-------- Records to use

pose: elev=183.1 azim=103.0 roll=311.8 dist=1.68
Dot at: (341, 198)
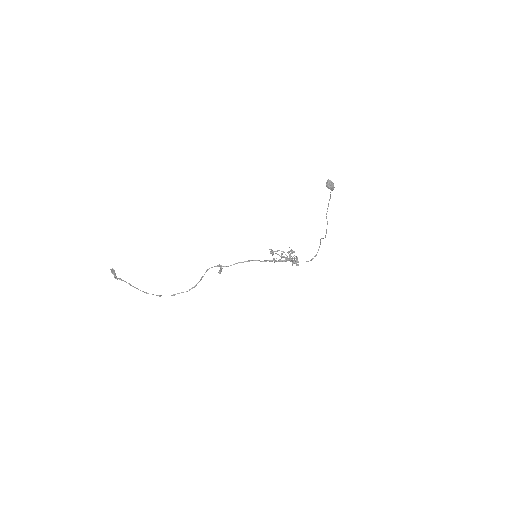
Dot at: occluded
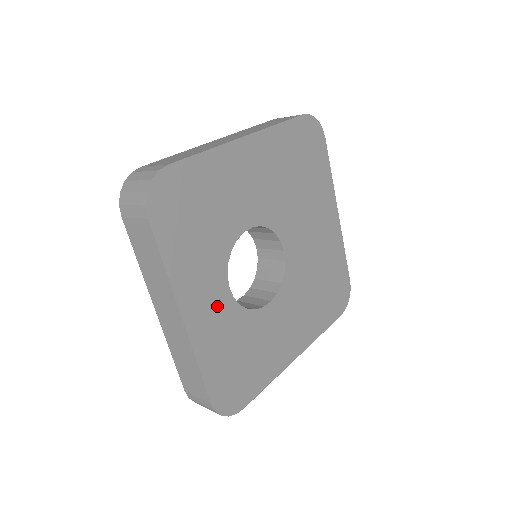
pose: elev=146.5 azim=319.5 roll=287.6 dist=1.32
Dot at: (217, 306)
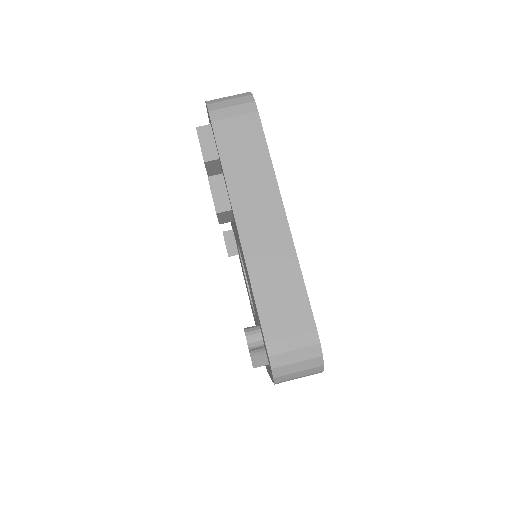
Dot at: occluded
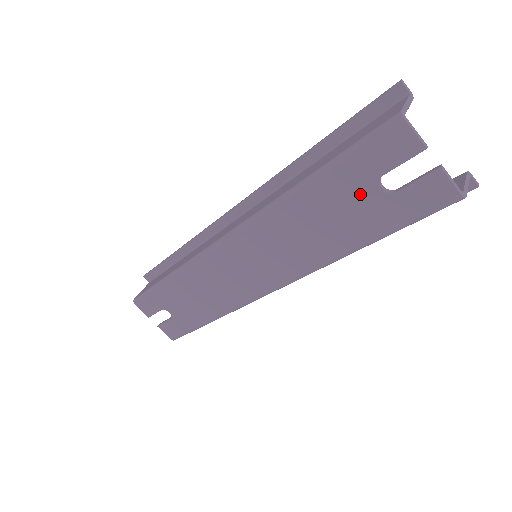
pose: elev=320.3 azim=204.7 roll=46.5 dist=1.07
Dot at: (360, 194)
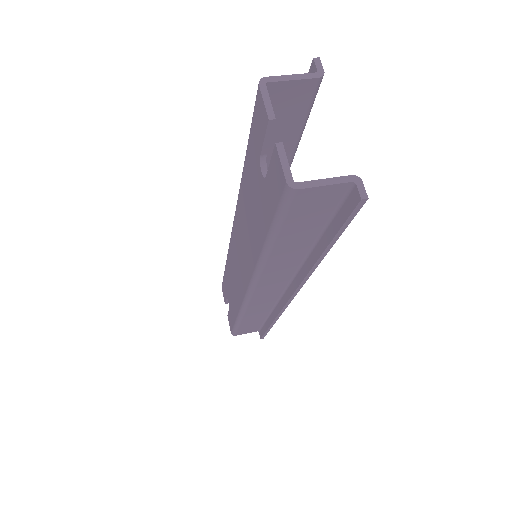
Dot at: (257, 179)
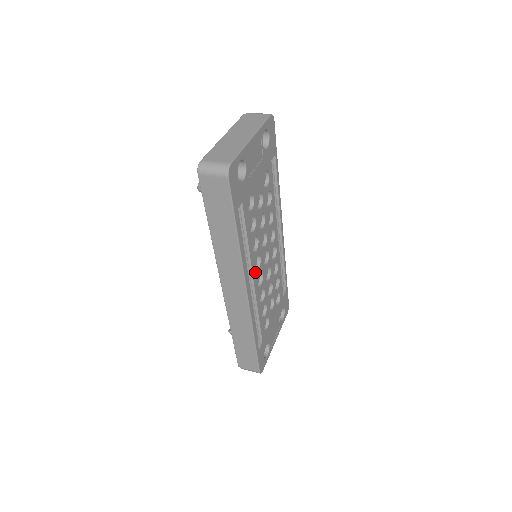
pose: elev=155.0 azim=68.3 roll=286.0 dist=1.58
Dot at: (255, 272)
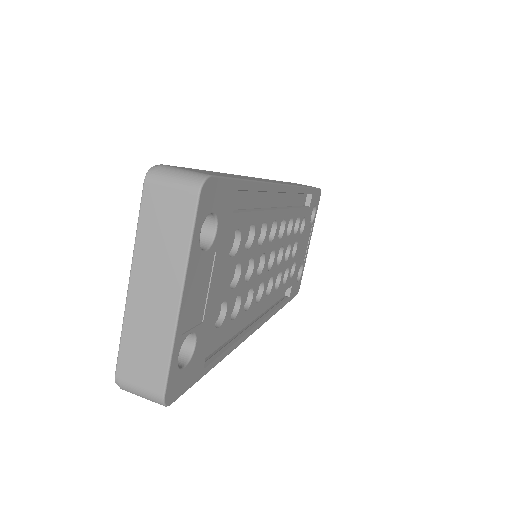
Dot at: (259, 302)
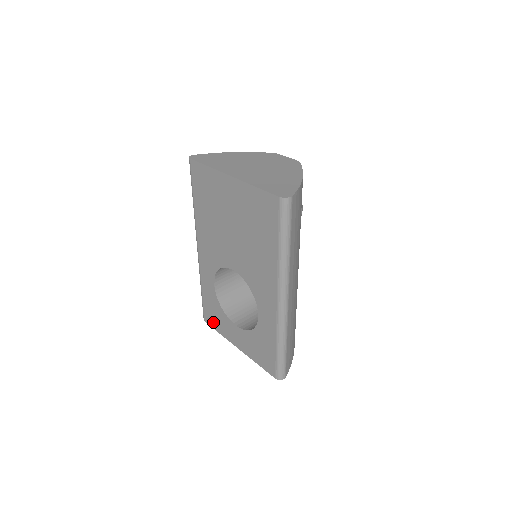
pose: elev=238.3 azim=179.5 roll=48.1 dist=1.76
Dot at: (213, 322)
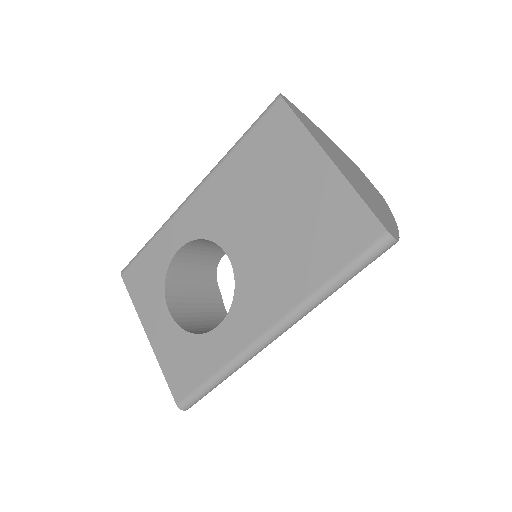
Dot at: (135, 285)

----------------

What the exercise asks:
Rewrite the listing above with every instance of "pose" changed to "camera" and everything else kept the same. Omit the pictures from your answer.

Solution for this problem:
camera: elev=183.1 azim=103.0 roll=311.8 dist=1.68
Dot at: (341, 198)
Dot at: occluded
camera: elev=146.5 azim=319.5 roll=287.6 dist=1.32
Dot at: (217, 306)
Dot at: occluded
camera: elev=320.3 azim=204.7 roll=46.5 dist=1.07
Dot at: (360, 194)
Dot at: (257, 179)
camera: elev=155.0 azim=68.3 roll=286.0 dist=1.58
Dot at: (255, 272)
Dot at: (259, 302)
camera: elev=238.3 azim=179.5 roll=48.1 dist=1.76
Dot at: (213, 322)
Dot at: (135, 285)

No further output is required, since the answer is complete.